Männliche Rohrweihe beim Jagdflug mit typischer Flügelhaltung.
Foto: Albrecht


Diese "Gaukler der Lüfte" sind durch ihre stattliche Größe und den charakteristischen Jagdflug leicht zu erkennen. Nach Beute Ausschau haltend kreisen sie mit leicht nach oben gerichteten Schwingen schaukelnd in geringer Höhe über Schilfröhrichte, Sümpfe und Wiesen. Ist ein Jungvogel, ein Frosch oder ein anderes Kleintier entdeckt, scheinen sie kurz im Flug innezuhalten, bevor sie auf der Stelle wenden und sich auf die Beute niederstürzen.

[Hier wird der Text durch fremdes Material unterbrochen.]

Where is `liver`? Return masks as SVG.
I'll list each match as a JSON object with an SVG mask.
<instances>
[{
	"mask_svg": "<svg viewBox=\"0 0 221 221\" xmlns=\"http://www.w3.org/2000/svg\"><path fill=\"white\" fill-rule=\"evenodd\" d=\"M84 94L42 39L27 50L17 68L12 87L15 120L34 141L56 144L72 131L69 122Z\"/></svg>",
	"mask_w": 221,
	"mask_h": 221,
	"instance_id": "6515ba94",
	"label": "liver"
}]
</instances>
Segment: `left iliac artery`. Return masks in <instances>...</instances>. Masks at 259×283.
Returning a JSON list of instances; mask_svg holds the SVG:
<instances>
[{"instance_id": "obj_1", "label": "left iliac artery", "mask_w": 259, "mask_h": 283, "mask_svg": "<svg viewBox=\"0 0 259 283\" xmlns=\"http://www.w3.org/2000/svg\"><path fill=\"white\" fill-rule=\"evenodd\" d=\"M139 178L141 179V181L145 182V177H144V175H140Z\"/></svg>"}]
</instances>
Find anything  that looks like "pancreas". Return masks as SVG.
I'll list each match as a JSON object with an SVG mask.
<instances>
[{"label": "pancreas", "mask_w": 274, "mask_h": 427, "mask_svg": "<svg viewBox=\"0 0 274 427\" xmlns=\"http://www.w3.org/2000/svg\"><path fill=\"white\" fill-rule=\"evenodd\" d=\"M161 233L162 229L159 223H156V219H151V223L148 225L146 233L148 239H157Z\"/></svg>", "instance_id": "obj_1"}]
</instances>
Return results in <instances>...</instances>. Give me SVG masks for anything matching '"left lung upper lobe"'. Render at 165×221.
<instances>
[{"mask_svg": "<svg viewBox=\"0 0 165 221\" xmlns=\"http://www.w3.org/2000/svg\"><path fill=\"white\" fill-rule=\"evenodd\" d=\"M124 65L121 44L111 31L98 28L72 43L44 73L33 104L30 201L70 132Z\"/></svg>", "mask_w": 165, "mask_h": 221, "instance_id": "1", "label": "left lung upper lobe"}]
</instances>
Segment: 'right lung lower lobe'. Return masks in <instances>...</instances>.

Während die Weibchen unauffällig braun gefärbt sind, zeigen die Männchen oberseits charakteristische braun-grau-schwarze Farbfelder.

 

Nach der Rückkehr aus dem afrikanischen Winterquartier im April beginnen die Rohrweihen im Schilf Nistmaterial zu einer gut getarnten schwimmenden Insel aufzuhäufen. Gelegentlich bauen sie auch in Getreidefeldern, wo das Nest jedoch meist bei der Feldarbeit zerstört wird, denn bis die Jungen flügge sind, vergehen fast 3 Monate. Die Rohrweihe wird auf der Roten Liste als stark gefährdete Art geführt, die von Naturschutzmaßnahmen abhängig ist.

 

Rohrweihen brüten in Bielefeld nur in den Rieselfeldern Windel - leider nun schon seit 2002 nicht mehr erfolgreich. Weshalb in den vergangenen Jahren die Brut regelmäßg abgebrochen wurde, ist nicht bekannt.